What is being asked
Copy the stretch of the material below from the line containing "pose: elev=180.2 azim=342.1" through the line containing "Dot at: (350, 287)", keeping both of those lines and changing nothing.

● ● ● ● ● ● ●

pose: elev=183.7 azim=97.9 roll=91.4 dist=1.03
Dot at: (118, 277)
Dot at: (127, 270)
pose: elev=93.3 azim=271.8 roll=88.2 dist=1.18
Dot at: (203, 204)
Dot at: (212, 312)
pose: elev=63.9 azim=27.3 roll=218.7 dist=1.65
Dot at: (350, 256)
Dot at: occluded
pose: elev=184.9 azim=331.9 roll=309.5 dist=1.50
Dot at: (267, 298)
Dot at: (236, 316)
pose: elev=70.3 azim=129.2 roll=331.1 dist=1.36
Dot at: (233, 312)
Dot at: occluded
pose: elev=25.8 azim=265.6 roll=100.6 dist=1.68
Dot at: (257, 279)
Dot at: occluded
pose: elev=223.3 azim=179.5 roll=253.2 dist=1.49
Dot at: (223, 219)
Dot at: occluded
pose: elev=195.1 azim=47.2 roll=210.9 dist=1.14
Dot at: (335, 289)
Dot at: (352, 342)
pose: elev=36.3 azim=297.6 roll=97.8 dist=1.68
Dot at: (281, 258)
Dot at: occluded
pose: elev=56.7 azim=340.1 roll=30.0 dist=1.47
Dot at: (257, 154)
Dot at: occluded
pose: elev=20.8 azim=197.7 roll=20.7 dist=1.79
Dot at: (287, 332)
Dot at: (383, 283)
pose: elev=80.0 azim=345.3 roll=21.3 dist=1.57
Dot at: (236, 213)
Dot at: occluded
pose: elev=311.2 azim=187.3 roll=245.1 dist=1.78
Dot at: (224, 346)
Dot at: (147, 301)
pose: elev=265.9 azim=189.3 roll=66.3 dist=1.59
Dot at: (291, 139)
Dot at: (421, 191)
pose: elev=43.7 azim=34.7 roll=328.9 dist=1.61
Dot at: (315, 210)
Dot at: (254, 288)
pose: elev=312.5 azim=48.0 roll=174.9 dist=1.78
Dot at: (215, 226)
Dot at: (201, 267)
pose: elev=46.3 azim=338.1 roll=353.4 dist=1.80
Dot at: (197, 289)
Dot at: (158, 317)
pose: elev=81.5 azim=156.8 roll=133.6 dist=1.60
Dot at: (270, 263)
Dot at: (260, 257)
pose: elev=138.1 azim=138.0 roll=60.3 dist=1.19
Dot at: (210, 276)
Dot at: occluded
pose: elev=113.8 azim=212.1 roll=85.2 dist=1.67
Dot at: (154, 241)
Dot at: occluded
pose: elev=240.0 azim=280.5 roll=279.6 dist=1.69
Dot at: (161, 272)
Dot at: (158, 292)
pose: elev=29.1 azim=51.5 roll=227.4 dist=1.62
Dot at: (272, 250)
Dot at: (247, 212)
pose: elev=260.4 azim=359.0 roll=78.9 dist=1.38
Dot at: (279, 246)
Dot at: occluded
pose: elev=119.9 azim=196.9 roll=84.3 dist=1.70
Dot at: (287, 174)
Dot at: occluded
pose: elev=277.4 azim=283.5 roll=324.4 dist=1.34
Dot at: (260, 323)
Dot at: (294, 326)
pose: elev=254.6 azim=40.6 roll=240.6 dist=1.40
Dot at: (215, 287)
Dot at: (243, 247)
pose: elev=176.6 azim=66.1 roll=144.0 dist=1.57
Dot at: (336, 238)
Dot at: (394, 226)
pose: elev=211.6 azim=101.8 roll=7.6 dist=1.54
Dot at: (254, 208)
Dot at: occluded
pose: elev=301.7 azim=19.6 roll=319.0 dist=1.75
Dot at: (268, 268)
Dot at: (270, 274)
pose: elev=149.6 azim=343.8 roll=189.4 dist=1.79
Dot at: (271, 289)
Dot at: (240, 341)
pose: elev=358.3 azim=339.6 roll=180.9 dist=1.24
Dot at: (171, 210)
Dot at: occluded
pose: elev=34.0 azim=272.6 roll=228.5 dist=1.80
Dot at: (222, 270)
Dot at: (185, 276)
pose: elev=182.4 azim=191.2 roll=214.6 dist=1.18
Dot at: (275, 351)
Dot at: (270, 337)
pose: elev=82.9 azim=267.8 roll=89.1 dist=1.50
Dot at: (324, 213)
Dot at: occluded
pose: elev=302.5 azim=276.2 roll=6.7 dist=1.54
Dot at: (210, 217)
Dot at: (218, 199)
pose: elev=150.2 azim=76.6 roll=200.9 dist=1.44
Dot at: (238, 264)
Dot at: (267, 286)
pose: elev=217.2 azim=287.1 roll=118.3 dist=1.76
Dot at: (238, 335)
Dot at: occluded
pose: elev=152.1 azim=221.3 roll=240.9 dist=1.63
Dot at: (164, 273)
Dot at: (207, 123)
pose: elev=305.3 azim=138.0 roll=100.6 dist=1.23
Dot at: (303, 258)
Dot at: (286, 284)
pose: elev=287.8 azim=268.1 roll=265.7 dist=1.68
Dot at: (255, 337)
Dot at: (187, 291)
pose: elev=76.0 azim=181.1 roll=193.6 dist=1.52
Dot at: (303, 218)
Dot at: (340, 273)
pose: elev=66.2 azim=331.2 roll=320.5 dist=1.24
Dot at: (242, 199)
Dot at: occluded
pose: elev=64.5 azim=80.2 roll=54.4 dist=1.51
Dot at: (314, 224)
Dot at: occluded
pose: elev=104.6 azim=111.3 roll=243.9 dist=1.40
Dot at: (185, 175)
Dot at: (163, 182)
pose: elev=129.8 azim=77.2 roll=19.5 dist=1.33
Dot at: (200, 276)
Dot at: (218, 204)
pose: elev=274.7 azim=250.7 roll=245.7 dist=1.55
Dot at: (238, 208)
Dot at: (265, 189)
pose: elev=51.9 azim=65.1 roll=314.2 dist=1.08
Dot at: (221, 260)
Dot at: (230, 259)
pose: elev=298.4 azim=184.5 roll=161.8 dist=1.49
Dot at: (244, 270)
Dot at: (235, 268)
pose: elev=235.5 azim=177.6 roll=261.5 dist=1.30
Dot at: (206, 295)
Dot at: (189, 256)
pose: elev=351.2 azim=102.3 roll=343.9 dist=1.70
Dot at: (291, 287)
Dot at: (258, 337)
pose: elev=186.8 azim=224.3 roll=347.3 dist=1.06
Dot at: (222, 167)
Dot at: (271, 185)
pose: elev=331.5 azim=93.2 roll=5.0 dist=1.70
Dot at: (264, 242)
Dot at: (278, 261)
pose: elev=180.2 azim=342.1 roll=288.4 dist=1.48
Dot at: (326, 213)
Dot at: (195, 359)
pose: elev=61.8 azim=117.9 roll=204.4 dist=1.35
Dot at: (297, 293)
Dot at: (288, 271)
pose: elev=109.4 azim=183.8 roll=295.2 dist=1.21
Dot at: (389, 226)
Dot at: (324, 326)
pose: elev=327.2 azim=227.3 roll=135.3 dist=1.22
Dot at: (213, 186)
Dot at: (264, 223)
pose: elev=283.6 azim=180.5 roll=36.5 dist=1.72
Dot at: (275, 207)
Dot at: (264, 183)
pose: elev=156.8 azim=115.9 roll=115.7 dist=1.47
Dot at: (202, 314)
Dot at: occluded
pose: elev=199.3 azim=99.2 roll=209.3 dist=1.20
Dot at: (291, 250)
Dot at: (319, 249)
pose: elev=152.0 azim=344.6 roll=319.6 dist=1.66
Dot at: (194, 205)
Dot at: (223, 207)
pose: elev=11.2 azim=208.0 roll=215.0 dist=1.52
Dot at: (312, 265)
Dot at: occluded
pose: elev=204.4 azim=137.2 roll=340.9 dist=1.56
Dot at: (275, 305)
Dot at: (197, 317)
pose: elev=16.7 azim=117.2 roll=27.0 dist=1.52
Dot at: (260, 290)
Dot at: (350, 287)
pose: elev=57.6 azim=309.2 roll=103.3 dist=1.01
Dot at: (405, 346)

● ● ● ● ● ● ●

Correct output
pose: elev=180.2 azim=342.1 roll=288.4 dist=1.48
Dot at: (326, 213)
Dot at: (195, 359)
pose: elev=61.8 azim=117.9 roll=204.4 dist=1.35
Dot at: (297, 293)
Dot at: (288, 271)
pose: elev=109.4 azim=183.8 roll=295.2 dist=1.21
Dot at: (389, 226)
Dot at: (324, 326)
pose: elev=327.2 azim=227.3 roll=135.3 dist=1.22
Dot at: (213, 186)
Dot at: (264, 223)
pose: elev=283.6 azim=180.5 roll=36.5 dist=1.72
Dot at: (275, 207)
Dot at: (264, 183)
pose: elev=156.8 azim=115.9 roll=115.7 dist=1.47
Dot at: (202, 314)
Dot at: occluded
pose: elev=199.3 azim=99.2 roll=209.3 dist=1.20
Dot at: (291, 250)
Dot at: (319, 249)
pose: elev=152.0 azim=344.6 roll=319.6 dist=1.66
Dot at: (194, 205)
Dot at: (223, 207)
pose: elev=11.2 azim=208.0 roll=215.0 dist=1.52
Dot at: (312, 265)
Dot at: occluded
pose: elev=204.4 azim=137.2 roll=340.9 dist=1.56
Dot at: (275, 305)
Dot at: (197, 317)
pose: elev=16.7 azim=117.2 roll=27.0 dist=1.52
Dot at: (260, 290)
Dot at: (350, 287)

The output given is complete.